Dutch television presenter (1929–2018)

Maria Antoinette "Mies" Bouwman (31 December 1929 – 26 February 2018) was a Dutch television presenter.

==Career==
Born in Amsterdam, she started her career on the very first television broadcasting evening of the Dutch broadcasting association KRO (Catholic Radio Broadcaster) on 16 October 1951.

Bouwman made her name as the host of the first large fund-raising programme on Dutch TV, Open Het Dorp. In this show viewers were asked to donate money for charity, in order to open a special village for people with a handicap. This show was broadcast live on 26 and 27 November 1962 and lasted 23 hours. Bouwman presented the entire show. Bouwman developed and hosted Eén van de acht, known in the UK as The Generation Game. She hosted numerous talk shows, as well as the Dutch version of This Is Your Life known as In de hoofdrol.
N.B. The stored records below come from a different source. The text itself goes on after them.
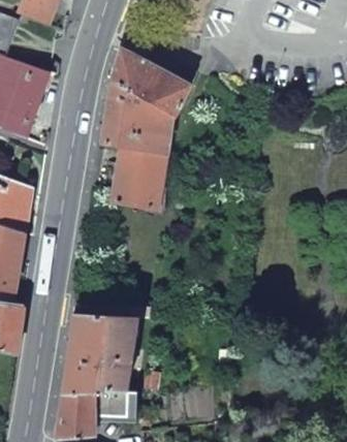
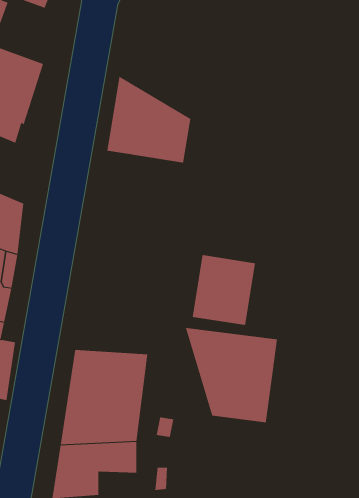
building: [111,46,191,118] -> none
building: [112,147,165,207] -> [192,254,256,326]
building: none -> [185,327,277,423]

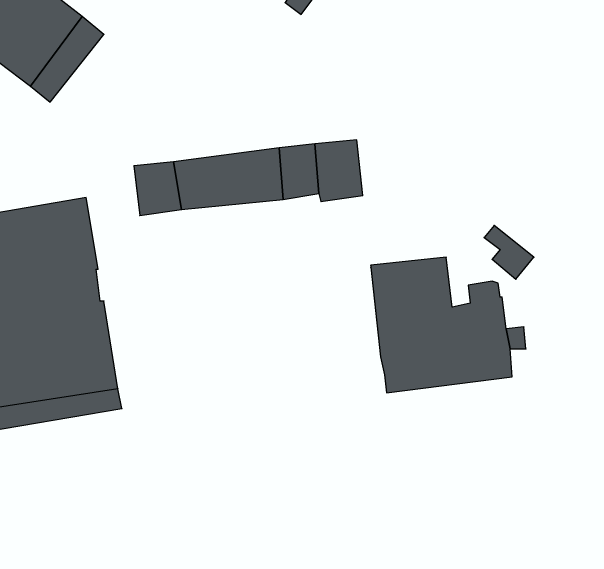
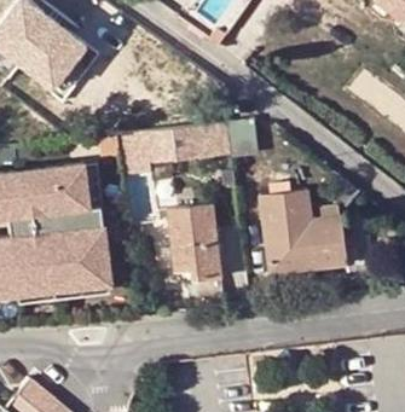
building: none -> [166,202,220,279]

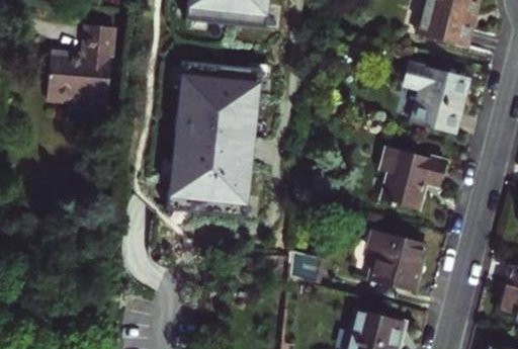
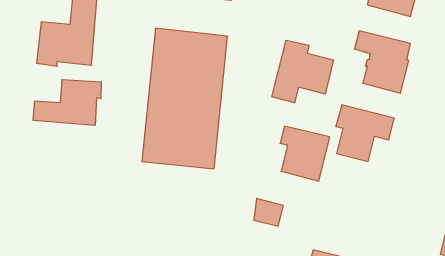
building: none -> [272,40,334,103]
building: none -> [33,79,101,125]
building: [370,230,426,291] -> [280,126,330,181]

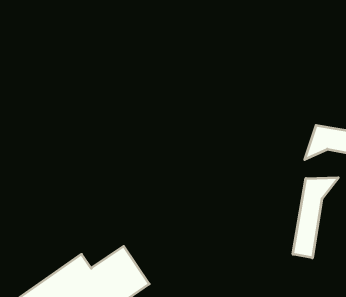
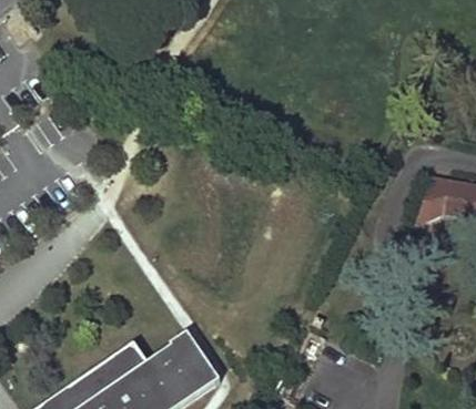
building: [293,178,338,258] -> none

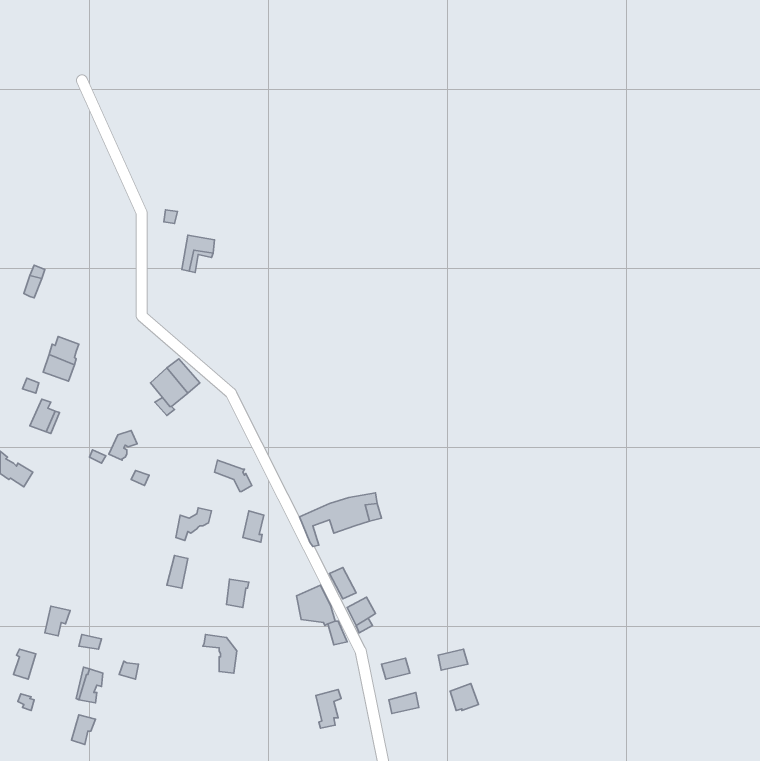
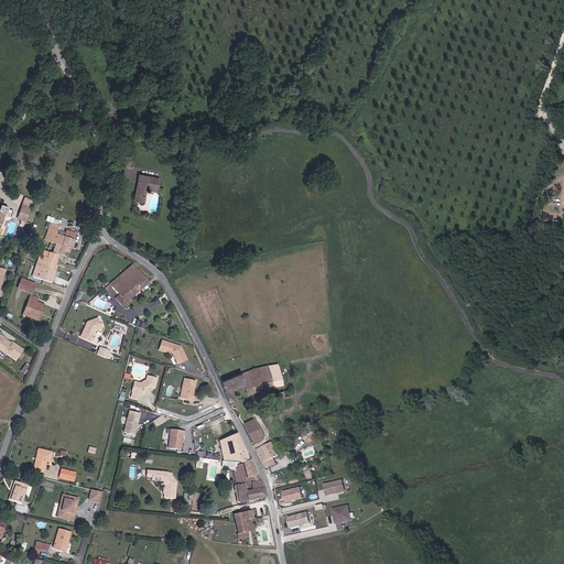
building: none -> [43,227,77,254]
building: none -> [223,459,252,502]

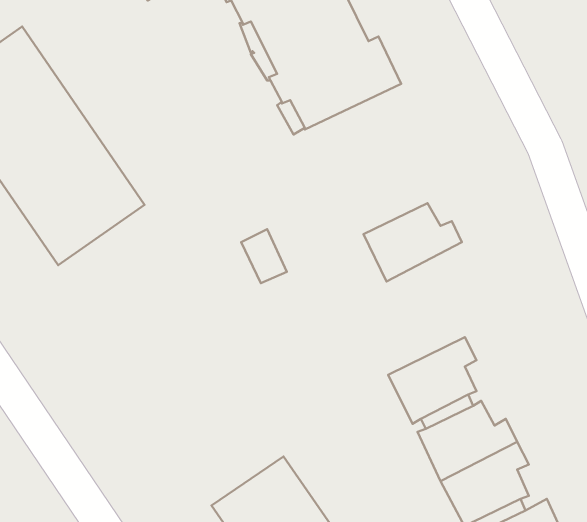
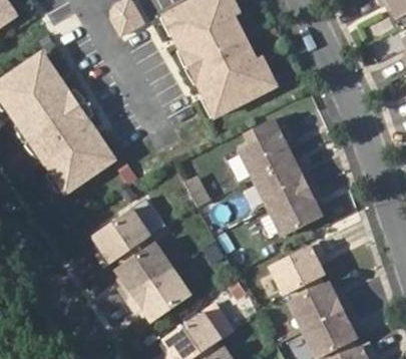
building: none -> [239,124,293,177]
building: none -> [268,183,322,235]
building: none -> [86,207,192,325]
Mies Bouwman stopped her regular work after falling sick, but has occasionally returned for special programs. She definitively ended her career in 1993 due to health restrictions. Later she appeared on TV for interviews, but never as host, only as a guest.

She was married to Leen Timp, a Dutch TV producer and director. Together they had four children. Bouwman was invested as a Knight of the Order of Orange-Nassau in 1977.

==Death==
Bouwman died on 26 February 2018 in Elst, Netherlands at the age of 88.